Since the values of bit-fields are assigned to integers, I'd assume that the largest bit-field value you can use is that of the size of intmax_t.
Edit:
From the C99 Spec:
6.7.2.1 Bullet 9:
A bit-field is interpreted as a signed or unsigned integer type consisting of the specified number of bits. If the value 0 or 1 is stored into a nonzero-width bit-field of type _Bool, the value of the bit-field shall compare equal to the value stored.
6.7.2.1 Bullet 10:
An implementation may allocate any addressable storage unit large enough to hold a bit- field. If enough space remains, a bit-field that immediately follows another bit-field in a structure shall be packed into adjacent bits of the same unit. If insufficient space remains, whether a bit-field that does not fit is put into the next unit or overlaps adjacent units is implementation-defined. The order of allocation of bit-fields within a unit (high-order to low-order or low-order to high-order) is implementation-defined. The alignment of the addressable storage unit is unspecified.
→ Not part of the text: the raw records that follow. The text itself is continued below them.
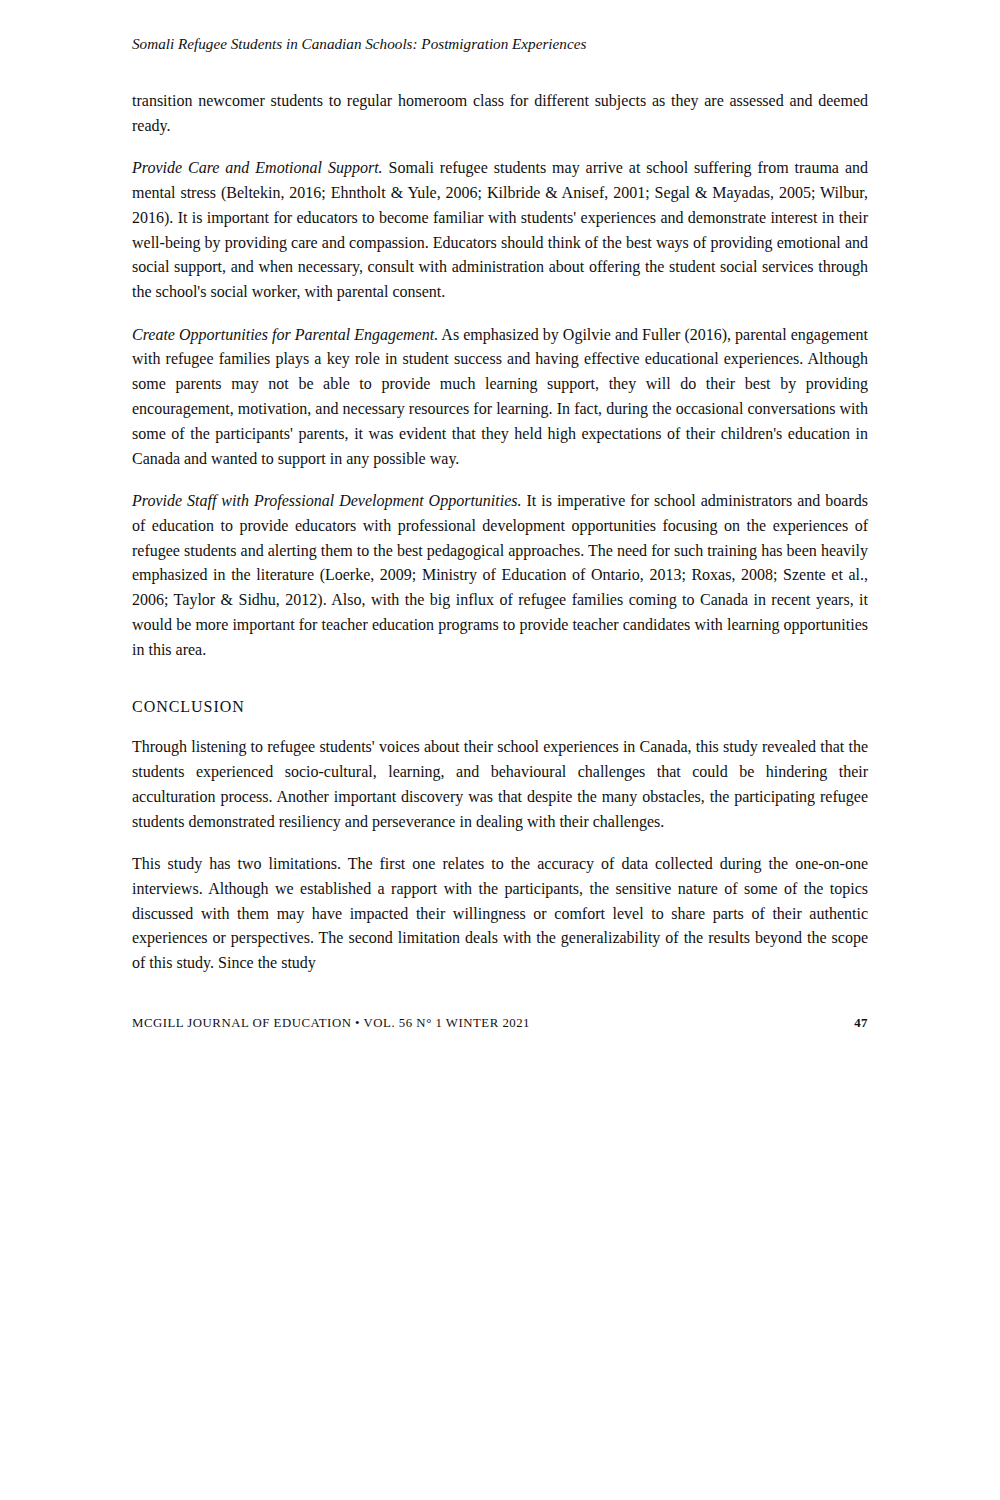Somali Refugee Students in Canadian Schools: Postmigration Experiences
transition newcomer students to regular homeroom class for different subjects as they are assessed and deemed ready.
Provide Care and Emotional Support. Somali refugee students may arrive at school suffering from trauma and mental stress (Beltekin, 2016; Ehntholt & Yule, 2006; Kilbride & Anisef, 2001; Segal & Mayadas, 2005; Wilbur, 2016). It is important for educators to become familiar with students' experiences and demonstrate interest in their well-being by providing care and compassion. Educators should think of the best ways of providing emotional and social support, and when necessary, consult with administration about offering the student social services through the school's social worker, with parental consent.
Create Opportunities for Parental Engagement. As emphasized by Ogilvie and Fuller (2016), parental engagement with refugee families plays a key role in student success and having effective educational experiences. Although some parents may not be able to provide much learning support, they will do their best by providing encouragement, motivation, and necessary resources for learning. In fact, during the occasional conversations with some of the participants' parents, it was evident that they held high expectations of their children's education in Canada and wanted to support in any possible way.
Provide Staff with Professional Development Opportunities. It is imperative for school administrators and boards of education to provide educators with professional development opportunities focusing on the experiences of refugee students and alerting them to the best pedagogical approaches. The need for such training has been heavily emphasized in the literature (Loerke, 2009; Ministry of Education of Ontario, 2013; Roxas, 2008; Szente et al., 2006; Taylor & Sidhu, 2012). Also, with the big influx of refugee families coming to Canada in recent years, it would be more important for teacher education programs to provide teacher candidates with learning opportunities in this area.
Conclusion
Through listening to refugee students' voices about their school experiences in Canada, this study revealed that the students experienced socio-cultural, learning, and behavioural challenges that could be hindering their acculturation process. Another important discovery was that despite the many obstacles, the participating refugee students demonstrated resiliency and perseverance in dealing with their challenges.
This study has two limitations. The first one relates to the accuracy of data collected during the one-on-one interviews. Although we established a rapport with the participants, the sensitive nature of some of the topics discussed with them may have impacted their willingness or comfort level to share parts of their authentic experiences or perspectives. The second limitation deals with the generalizability of the results beyond the scope of this study. Since the study
McGill Journal of Education • Vol. 56 N° 1 Winter 2021 47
C99 §6.7.2.1, paragraph 3:
The expression that specifies the width of a bit-field shall be an integer constant expression that has nonnegative value that shall not exceed the number of bits in an object of the type that is specified if the colon and expression are omitted. If the value is zero, the declaration shall have no declarator.
C++0xa §9.6, paragraph 1:
... The constant-expression shall be an integral constant expression with a value greater than or equal to zero. The value of the integral constant expression may be larger than the number of bits in the object representation (3.9) of the bit-field’s type; in such cases the extra bits are used as padding bits and do not participate in the value representation (3.9) of the bit-field.
So in C you can't do that at all, and in C++ it won't do what you want it to.